Step 6: Using the Look-Up-Table
Now that we have the look-up table for these line segments, we need to write code that will use them to calculate
the temperature. The process starts with the analog-to-digital converter measuring the voltage at THERM_VAL in
the schematic diagram from step 2. The ADC will return a 10-bit value that we can use to index the array and
find the given slope and y-intercept pair. To get this index, simply mask off the upper 5-bits from the ADC
value, and use the found slope, y-intercept, and full ADC value to compute the temperature. It basically boils
down to a single multiply and add operation in C code. The key thing to pay attention to in the function above,
is the shift right 11 operation which keeps the binary points aligned as they are in the previous step.
Step 7: Menu Interface
In order to navigate the pyrometer's many different options, I had to develop a well-structured menu system. Like
most graphical user interfaces, I wanted a list of options to choose from, and also a method of “feedback” to
show the user which item they have selected. With such a limited resolution display and a non-object oriented
language, this task proved to be a bit challenging.

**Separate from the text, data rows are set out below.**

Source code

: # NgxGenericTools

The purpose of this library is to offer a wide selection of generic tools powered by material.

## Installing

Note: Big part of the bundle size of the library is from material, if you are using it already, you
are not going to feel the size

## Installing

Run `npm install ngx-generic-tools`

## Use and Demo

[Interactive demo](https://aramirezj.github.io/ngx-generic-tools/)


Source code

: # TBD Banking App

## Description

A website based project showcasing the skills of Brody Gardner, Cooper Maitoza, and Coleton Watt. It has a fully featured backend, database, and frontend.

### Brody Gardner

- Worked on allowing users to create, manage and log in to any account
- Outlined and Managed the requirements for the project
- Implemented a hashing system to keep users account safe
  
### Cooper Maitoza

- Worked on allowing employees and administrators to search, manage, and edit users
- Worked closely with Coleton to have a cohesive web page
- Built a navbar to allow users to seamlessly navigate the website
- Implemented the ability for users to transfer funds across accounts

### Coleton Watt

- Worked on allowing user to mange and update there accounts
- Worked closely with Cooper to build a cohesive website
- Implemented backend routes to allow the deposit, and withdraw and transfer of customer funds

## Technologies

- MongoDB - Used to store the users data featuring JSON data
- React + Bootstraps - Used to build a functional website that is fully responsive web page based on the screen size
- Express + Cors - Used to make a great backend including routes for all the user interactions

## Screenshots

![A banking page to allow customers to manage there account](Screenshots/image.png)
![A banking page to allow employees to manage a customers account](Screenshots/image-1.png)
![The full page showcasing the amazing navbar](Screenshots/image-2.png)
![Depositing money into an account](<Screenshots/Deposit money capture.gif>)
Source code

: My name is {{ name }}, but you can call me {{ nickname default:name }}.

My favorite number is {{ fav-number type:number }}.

The first thing I designed was the overall layout of each menu page. Due to the limited screen dimensions, I
chose to divide the display into 4 quadrants that would each contain a menu option. With this in place, having a
pointer character next to the user's selection restricts each option to having a length of 9 characters. As the
code snippet in the above image shows, each menu label is stored in a fixed length array with null strings
placed where no option is provided. The second component to the menu system is a jump table with #defines that
tell a switch case handler where to look to display the next menu page. For every label in the menu array, there
must exist an element in the jump table. With this structure, it allows you to create an easily expandable menu
system with a small memory footprint.